Directives de la Cour

(3) La Cour assortit l'autorisation d'intervenir de directives concernant :

a) la signification de documents;

b) le rôle de l'intervenant, notamment en ce qui concerne les dépens, les droits d'appel et toute autre question relative à la procédure à suivre.



                             COUR FÉDÉRALE DU CANADA

                          SECTION DE PREMIÈRE INSTANCE

               AVOCATS ET AVOCATS INSCRITS AU DOSSIER

DOSSIER :                                            T-2288-92

INTITULÉ DE LA CAUSE :                   Charles John Gordon Benoit et autres c.

Sa Majesté la Reine du chef du Canada

LIEU DE L'AUDIENCE :                       Edmonton (Alberta)

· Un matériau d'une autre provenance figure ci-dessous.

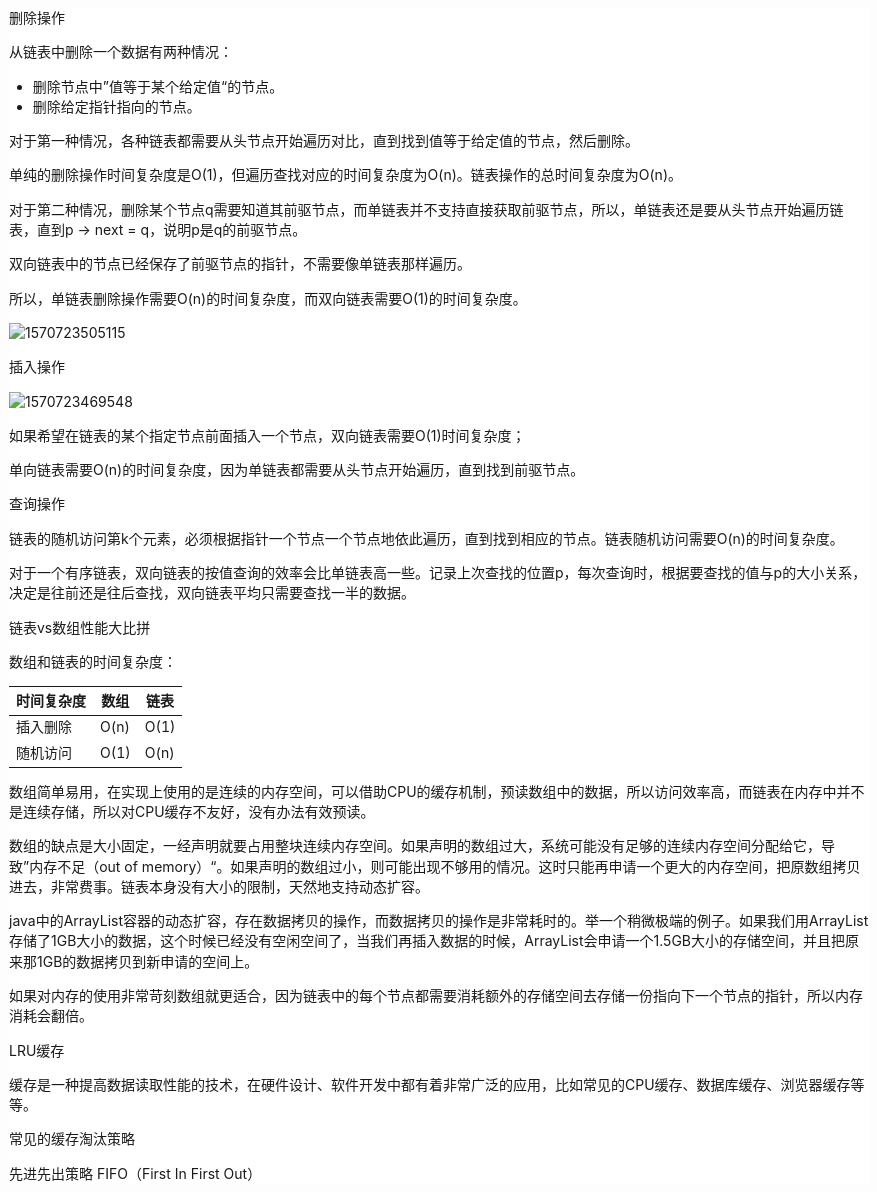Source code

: 删除操作

从链表中删除一个数据有两种情况：

- 删除节点中”值等于某个给定值“的节点。
- 删除给定指针指向的节点。

对于第一种情况，各种链表都需要从头节点开始遍历对比，直到找到值等于给定值的节点，然后删除。

单纯的删除操作时间复杂度是O(1)，但遍历查找对应的时间复杂度为O(n)。链表操作的总时间复杂度为O(n)。

对于第二种情况，删除某个节点q需要知道其前驱节点，而单链表并不支持直接获取前驱节点，所以，单链表还是要从头节点开始遍历链表，直到p -> next = q，说明p是q的前驱节点。

双向链表中的节点已经保存了前驱节点的指针，不需要像单链表那样遍历。

所以，单链表删除操作需要O(n)的时间复杂度，而双向链表需要O(1)的时间复杂度。

![1570723505115](https://datastructure.xiaoxiaoming.xyz/imgs/1570723505115.png)

插入操作

![1570723469548](https://datastructure.xiaoxiaoming.xyz/imgs/1570723469548.png)

如果希望在链表的某个指定节点前面插入一个节点，双向链表需要O(1)时间复杂度；

单向链表需要O(n)的时间复杂度，因为单链表都需要从头节点开始遍历，直到找到前驱节点。

查询操作

链表的随机访问第k个元素，必须根据指针一个节点一个节点地依此遍历，直到找到相应的节点。链表随机访问需要O(n)的时间复杂度。

对于一个有序链表，双向链表的按值查询的效率会比单链表高一些。记录上次查找的位置p，每次查询时，根据要查找的值与p的大小关系，决定是往前还是往后查找，双向链表平均只需要查找一半的数据。

链表vs数组性能大比拼

数组和链表的时间复杂度：

| 时间复杂度 | 数组 | 链表 |
| ---------- | ---- | ---- |
| 插入删除   | O(n) | O(1) |
| 随机访问   | O(1) | O(n) |

数组简单易用，在实现上使用的是连续的内存空间，可以借助CPU的缓存机制，预读数组中的数据，所以访问效率高，而链表在内存中并不是连续存储，所以对CPU缓存不友好，没有办法有效预读。

数组的缺点是大小固定，一经声明就要占用整块连续内存空间。如果声明的数组过大，系统可能没有足够的连续内存空间分配给它，导致”内存不足（out of memory）“。如果声明的数组过小，则可能出现不够用的情况。这时只能再申请一个更大的内存空间，把原数组拷贝进去，非常费事。链表本身没有大小的限制，天然地支持动态扩容。

java中的ArrayList容器的动态扩容，存在数据拷贝的操作，而数据拷贝的操作是非常耗时的。举一个稍微极端的例子。如果我们用ArrayList存储了1GB大小的数据，这个时候已经没有空闲空间了，当我们再插入数据的时候，ArrayList会申请一个1.5GB大小的存储空间，并且把原来那1GB的数据拷贝到新申请的空间上。

如果对内存的使用非常苛刻数组就更适合，因为链表中的每个节点都需要消耗额外的存储空间去存储一份指向下一个节点的指针，所以内存消耗会翻倍。

LRU缓存

缓存是一种提高数据读取性能的技术，在硬件设计、软件开发中都有着非常广泛的应用，比如常见的CPU缓存、数据库缓存、浏览器缓存等等。



常见的缓存淘汰策略

先进先出策略 FIFO（First In First Out）
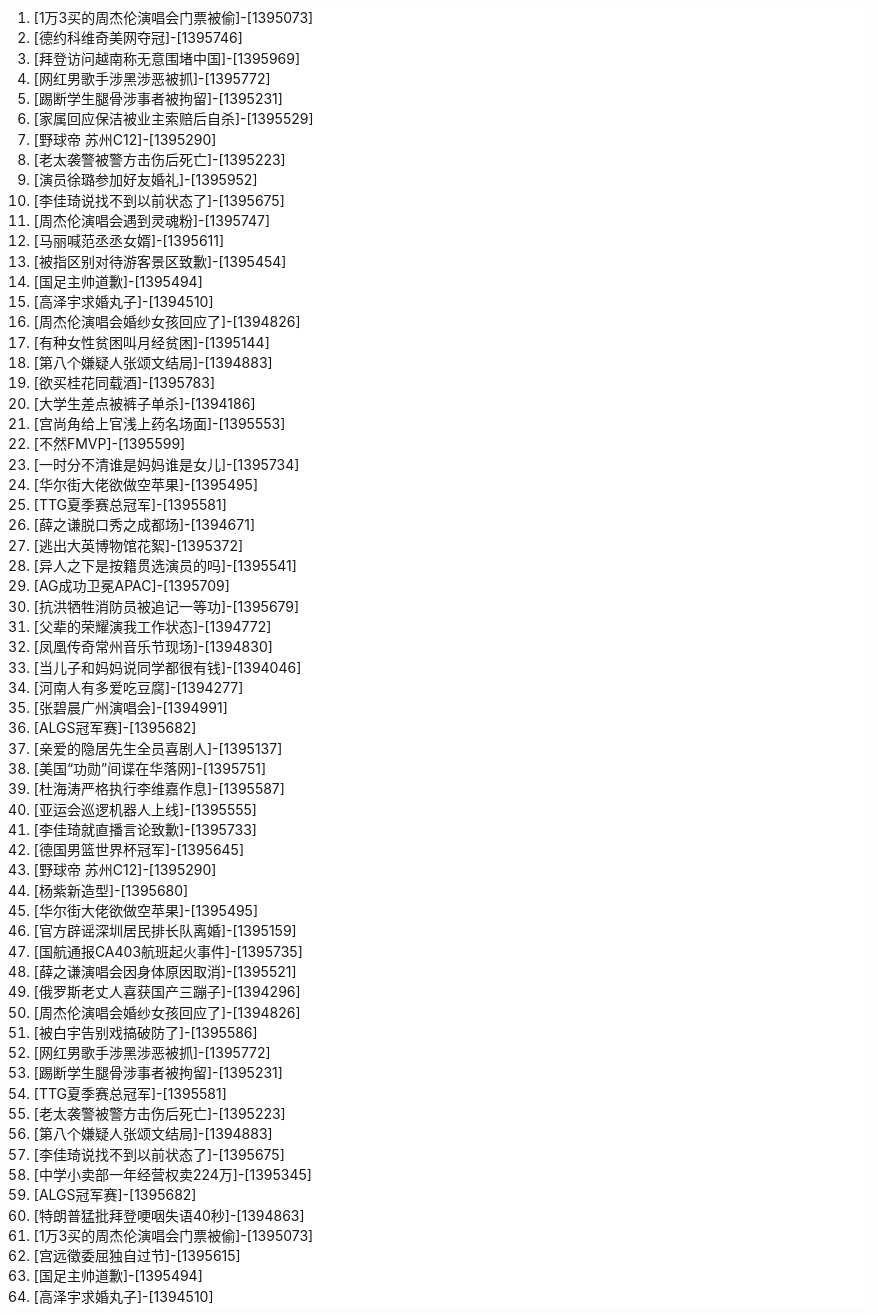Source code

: 1. [1万3买的周杰伦演唱会门票被偷]-[1395073]
1. [德约科维奇美网夺冠]-[1395746]
1. [拜登访问越南称无意围堵中国]-[1395969]
1. [网红男歌手涉黑涉恶被抓]-[1395772]
1. [踢断学生腿骨涉事者被拘留]-[1395231]
1. [家属回应保洁被业主索赔后自杀]-[1395529]
1. [野球帝 苏州C12]-[1395290]
1. [老太袭警被警方击伤后死亡]-[1395223]
1. [演员徐璐参加好友婚礼]-[1395952]
1. [李佳琦说找不到以前状态了]-[1395675]
1. [周杰伦演唱会遇到灵魂粉]-[1395747]
1. [马丽喊范丞丞女婿]-[1395611]
1. [被指区别对待游客景区致歉]-[1395454]
1. [国足主帅道歉]-[1395494]
1. [高泽宇求婚丸子]-[1394510]
1. [周杰伦演唱会婚纱女孩回应了]-[1394826]
1. [有种女性贫困叫月经贫困]-[1395144]
1. [第八个嫌疑人张颂文结局]-[1394883]
1. [欲买桂花同载酒]-[1395783]
1. [大学生差点被裤子单杀]-[1394186]
1. [宫尚角给上官浅上药名场面]-[1395553]
1. [不然FMVP]-[1395599]
1. [一时分不清谁是妈妈谁是女儿]-[1395734]
1. [华尔街大佬欲做空苹果]-[1395495]
1. [TTG夏季赛总冠军]-[1395581]
1. [薛之谦脱口秀之成都场]-[1394671]
1. [逃出大英博物馆花絮]-[1395372]
1. [异人之下是按籍贯选演员的吗]-[1395541]
1. [AG成功卫冕APAC]-[1395709]
1. [抗洪牺牲消防员被追记一等功]-[1395679]
1. [父辈的荣耀演我工作状态]-[1394772]
1. [凤凰传奇常州音乐节现场]-[1394830]
1. [当儿子和妈妈说同学都很有钱]-[1394046]
1. [河南人有多爱吃豆腐]-[1394277]
1. [张碧晨广州演唱会]-[1394991]
1. [ALGS冠军赛]-[1395682]
1. [亲爱的隐居先生全员喜剧人]-[1395137]
1. [美国“功勋”间谍在华落网]-[1395751]
1. [杜海涛严格执行李维嘉作息]-[1395587]
1. [亚运会巡逻机器人上线]-[1395555]
1. [李佳琦就直播言论致歉]-[1395733]
1. [德国男篮世界杯冠军]-[1395645]
1. [野球帝 苏州C12]-[1395290]
1. [杨紫新造型]-[1395680]
1. [华尔街大佬欲做空苹果]-[1395495]
1. [官方辟谣深圳居民排长队离婚]-[1395159]
1. [国航通报CA403航班起火事件]-[1395735]
1. [薛之谦演唱会因身体原因取消]-[1395521]
1. [俄罗斯老丈人喜获国产三蹦子]-[1394296]
1. [周杰伦演唱会婚纱女孩回应了]-[1394826]
1. [被白宇告别戏搞破防了]-[1395586]
1. [网红男歌手涉黑涉恶被抓]-[1395772]
1. [踢断学生腿骨涉事者被拘留]-[1395231]
1. [TTG夏季赛总冠军]-[1395581]
1. [老太袭警被警方击伤后死亡]-[1395223]
1. [第八个嫌疑人张颂文结局]-[1394883]
1. [李佳琦说找不到以前状态了]-[1395675]
1. [中学小卖部一年经营权卖224万]-[1395345]
1. [ALGS冠军赛]-[1395682]
1. [特朗普猛批拜登哽咽失语40秒]-[1394863]
1. [1万3买的周杰伦演唱会门票被偷]-[1395073]
1. [宫远徵委屈独自过节]-[1395615]
1. [国足主帅道歉]-[1395494]
1. [高泽宇求婚丸子]-[1394510]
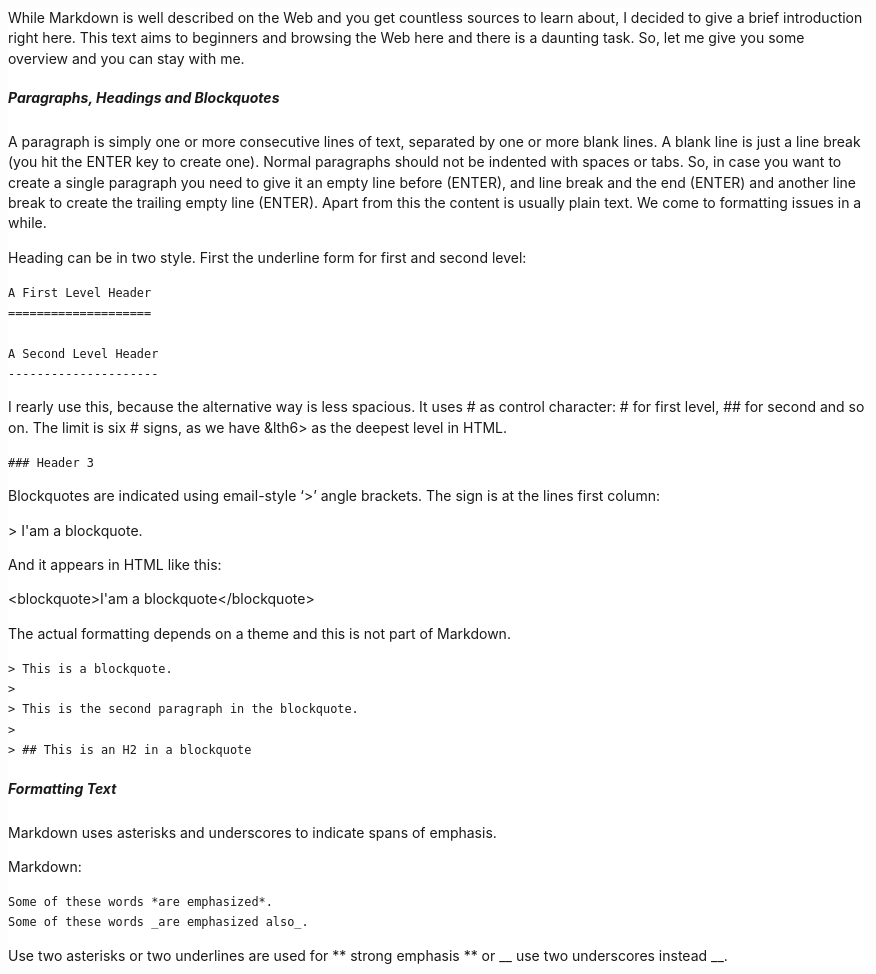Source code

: While Markdown is well described on the Web and you get countless sources to learn about, I decided to give a brief introduction right here. This
text aims to beginners and browsing the Web here and there is a daunting task. So, let me give you some overview and you can stay with me.

##### Paragraphs, Headings and Blockquotes

A paragraph is simply one or more consecutive lines of text, separated by one or more blank lines. A blank line is just a line break (you hit the ENTER
key to create one). Normal paragraphs should not be indented with spaces or tabs. So, in case you want to create a single paragraph you need to give it 
an empty line before (ENTER), and line break and the end (ENTER) and another line break to create the trailing empty line (ENTER). Apart from this the
content is usually plain text. We come to formatting issues in a while.

Heading can be in two style. First the underline form for first and second level:

    A First Level Header
    ====================

    A Second Level Header
    ---------------------

I rearly use this, because the alternative way is less spacious. It uses # as control character: # for first level, ## for second and so on. The limit
is six # signs, as we have &lth6&gt; as the deepest level in HTML.

    ### Header 3

Blockquotes are indicated using email-style ‘>’ angle brackets. The sign is at the lines first column:

&gt; I'am a blockquote. 

And it appears in HTML like this:

&lt;blockquote&gt;I'am a blockquote&lt;/blockquote&gt;

The actual formatting depends on a theme and this is not part of Markdown.

    > This is a blockquote.
    > 
    > This is the second paragraph in the blockquote.
    >
    > ## This is an H2 in a blockquote

##### Formatting Text

Markdown uses asterisks and underscores to indicate spans of emphasis.

Markdown:

    Some of these words *are emphasized*.
    Some of these words _are emphasized also_.

Use two asterisks or two underlines are used for ** strong emphasis ** or __ use two underscores instead __.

DATE DE L'AUDIENCE :                      le 6 juillet 2000

MOTIFS DE L'ORDONNANCE ET ORDONNANCE PRONONCÉS PAR LE JUGE CAMPBELL

EN DATE DU :                           7 juillet 2000

ONT COMPARU :

Karin Buss

Elizabeth Johnson                                    POUR LES DEMANDEURS                                

Bonnie Moon                                          POUR LA DÉFENDERESSE

Aldo Argento

Morey Sair                                             POUR LE PROCUREUR GÉNÉRAL DE L'ALBERTA

Norman D. Mullins, c.r.               POUR LA FÉDÉRATION DES CONTRIBUABLES CANADIENS

AVOCATS INSCRITS AU DOSSIER :

Ackroyd, Piasta Roth & Day                    POUR LES DEMANDEURS

Morris Rosenberg

Sous-procureur général du Canada            POUR LA DÉFENDERESSE

Parlee McLaws                                       POUR LE PROCUREUR GÉNÉRAL DE L'ALBERTA

Norman D. Mullins, c.r.               POUR LA FÉDÉRATION DES CONTRIBUABLES CANADIENS



     [1] Cette disposition, ainsi que les règles 104 et 109 des Règles de la Cour fédérale (1998) sont reproduites dans l'appendice des présents motifs.

     [2] Affidavit de Mitchell Gray, paragraphe 4.

     [3] Ibid., paragraphe 5.

     [4] Voir La British Columbia Native Womens' Society c. Canada, [1998] A.C.F. no 108, au paragraphe 6.

     [5] Ibid., paragraphe 9.

     [6] Avis de requête de la requérante, p. 4.